-- Material supplied --
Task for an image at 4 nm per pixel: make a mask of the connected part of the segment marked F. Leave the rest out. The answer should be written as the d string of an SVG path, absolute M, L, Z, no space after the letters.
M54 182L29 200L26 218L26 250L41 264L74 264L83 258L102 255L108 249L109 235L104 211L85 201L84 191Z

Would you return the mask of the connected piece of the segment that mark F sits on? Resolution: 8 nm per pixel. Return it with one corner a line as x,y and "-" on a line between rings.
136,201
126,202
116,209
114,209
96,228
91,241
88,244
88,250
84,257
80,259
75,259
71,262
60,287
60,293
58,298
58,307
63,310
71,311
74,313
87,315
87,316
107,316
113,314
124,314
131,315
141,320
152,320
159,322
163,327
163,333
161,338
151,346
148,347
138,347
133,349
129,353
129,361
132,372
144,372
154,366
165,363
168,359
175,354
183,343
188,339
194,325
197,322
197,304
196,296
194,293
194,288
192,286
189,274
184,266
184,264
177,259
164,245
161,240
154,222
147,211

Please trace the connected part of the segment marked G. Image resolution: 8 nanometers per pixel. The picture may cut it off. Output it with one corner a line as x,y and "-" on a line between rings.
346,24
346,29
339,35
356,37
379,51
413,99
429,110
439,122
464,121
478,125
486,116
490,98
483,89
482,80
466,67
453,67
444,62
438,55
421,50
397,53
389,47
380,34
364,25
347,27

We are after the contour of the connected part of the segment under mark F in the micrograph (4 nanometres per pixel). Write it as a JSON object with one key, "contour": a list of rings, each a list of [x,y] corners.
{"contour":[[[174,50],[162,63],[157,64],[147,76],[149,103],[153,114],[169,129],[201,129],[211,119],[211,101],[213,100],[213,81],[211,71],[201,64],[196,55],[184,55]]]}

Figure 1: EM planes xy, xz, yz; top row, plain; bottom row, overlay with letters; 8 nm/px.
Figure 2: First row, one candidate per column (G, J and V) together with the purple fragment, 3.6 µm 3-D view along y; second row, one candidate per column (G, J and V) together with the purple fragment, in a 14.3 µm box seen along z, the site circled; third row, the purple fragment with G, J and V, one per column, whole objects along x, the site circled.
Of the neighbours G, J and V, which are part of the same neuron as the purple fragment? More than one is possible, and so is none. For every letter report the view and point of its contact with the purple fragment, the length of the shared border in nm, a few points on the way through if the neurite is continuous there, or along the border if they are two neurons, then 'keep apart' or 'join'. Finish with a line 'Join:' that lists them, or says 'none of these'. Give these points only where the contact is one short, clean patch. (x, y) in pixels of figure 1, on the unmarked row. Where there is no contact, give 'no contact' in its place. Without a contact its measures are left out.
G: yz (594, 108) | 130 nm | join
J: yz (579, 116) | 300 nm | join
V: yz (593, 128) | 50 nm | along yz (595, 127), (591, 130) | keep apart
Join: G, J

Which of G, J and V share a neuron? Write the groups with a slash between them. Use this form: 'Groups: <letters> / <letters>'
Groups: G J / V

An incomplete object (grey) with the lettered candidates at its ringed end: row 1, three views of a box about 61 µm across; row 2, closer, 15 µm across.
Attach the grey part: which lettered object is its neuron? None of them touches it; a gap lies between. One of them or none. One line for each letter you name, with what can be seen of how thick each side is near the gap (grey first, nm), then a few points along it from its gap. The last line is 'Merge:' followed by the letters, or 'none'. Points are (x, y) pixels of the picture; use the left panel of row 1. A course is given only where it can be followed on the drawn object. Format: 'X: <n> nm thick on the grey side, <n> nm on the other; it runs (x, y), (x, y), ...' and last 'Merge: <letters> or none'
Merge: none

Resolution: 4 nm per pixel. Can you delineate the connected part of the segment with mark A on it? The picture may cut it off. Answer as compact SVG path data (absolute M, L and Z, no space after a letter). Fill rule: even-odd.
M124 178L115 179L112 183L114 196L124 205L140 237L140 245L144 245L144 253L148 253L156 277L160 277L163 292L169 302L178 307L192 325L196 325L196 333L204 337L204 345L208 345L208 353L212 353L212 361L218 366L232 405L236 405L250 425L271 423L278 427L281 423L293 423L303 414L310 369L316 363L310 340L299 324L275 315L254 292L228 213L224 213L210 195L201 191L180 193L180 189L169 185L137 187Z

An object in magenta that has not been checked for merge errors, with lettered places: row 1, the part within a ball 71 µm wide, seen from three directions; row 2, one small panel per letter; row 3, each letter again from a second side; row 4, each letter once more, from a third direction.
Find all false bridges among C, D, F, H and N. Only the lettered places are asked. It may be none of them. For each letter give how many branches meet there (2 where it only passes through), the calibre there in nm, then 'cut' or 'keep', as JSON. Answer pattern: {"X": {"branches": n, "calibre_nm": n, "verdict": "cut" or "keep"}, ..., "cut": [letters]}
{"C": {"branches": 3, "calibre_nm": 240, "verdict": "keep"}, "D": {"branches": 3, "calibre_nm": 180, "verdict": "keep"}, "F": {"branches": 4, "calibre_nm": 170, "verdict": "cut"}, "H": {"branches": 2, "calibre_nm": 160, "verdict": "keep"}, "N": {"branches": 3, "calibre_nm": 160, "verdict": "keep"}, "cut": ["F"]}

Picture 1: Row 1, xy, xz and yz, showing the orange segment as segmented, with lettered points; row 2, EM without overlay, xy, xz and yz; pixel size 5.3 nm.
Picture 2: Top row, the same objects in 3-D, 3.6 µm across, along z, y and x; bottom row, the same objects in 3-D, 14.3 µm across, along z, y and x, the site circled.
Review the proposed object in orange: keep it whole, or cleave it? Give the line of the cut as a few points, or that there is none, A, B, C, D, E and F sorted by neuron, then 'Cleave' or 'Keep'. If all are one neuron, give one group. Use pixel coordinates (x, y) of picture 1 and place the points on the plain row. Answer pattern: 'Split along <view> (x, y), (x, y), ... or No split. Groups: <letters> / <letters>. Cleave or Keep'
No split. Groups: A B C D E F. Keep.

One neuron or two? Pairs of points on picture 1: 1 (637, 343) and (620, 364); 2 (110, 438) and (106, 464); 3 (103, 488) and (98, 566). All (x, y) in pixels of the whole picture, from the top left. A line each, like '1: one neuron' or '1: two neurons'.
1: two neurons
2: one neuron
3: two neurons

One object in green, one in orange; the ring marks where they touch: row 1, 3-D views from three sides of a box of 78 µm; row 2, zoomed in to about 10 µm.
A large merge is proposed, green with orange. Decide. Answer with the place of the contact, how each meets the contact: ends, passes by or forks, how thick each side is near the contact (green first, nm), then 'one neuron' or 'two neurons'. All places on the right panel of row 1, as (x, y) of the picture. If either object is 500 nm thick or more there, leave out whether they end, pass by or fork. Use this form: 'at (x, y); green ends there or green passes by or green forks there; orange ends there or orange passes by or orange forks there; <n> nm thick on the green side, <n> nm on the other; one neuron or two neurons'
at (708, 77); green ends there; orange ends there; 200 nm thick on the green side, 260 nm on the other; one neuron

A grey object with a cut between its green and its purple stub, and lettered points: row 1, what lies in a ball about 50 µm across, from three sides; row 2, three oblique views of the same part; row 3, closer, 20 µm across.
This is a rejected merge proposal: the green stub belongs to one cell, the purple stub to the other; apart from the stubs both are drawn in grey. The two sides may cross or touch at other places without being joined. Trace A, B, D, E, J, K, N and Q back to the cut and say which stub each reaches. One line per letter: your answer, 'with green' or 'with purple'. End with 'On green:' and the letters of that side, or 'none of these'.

-- Your instructions --
Copy out each line of the material that holds the word "overlay".

-- Result --
Figure 1: EM planes xy, xz, yz; top row, plain; bottom row, overlay with letters; 8 nm/px.
Picture 1: Row 1, xy, xz and yz, showing the orange segment as segmented, with lettered points; row 2, EM without overlay, xy, xz and yz; pixel size 5.3 nm.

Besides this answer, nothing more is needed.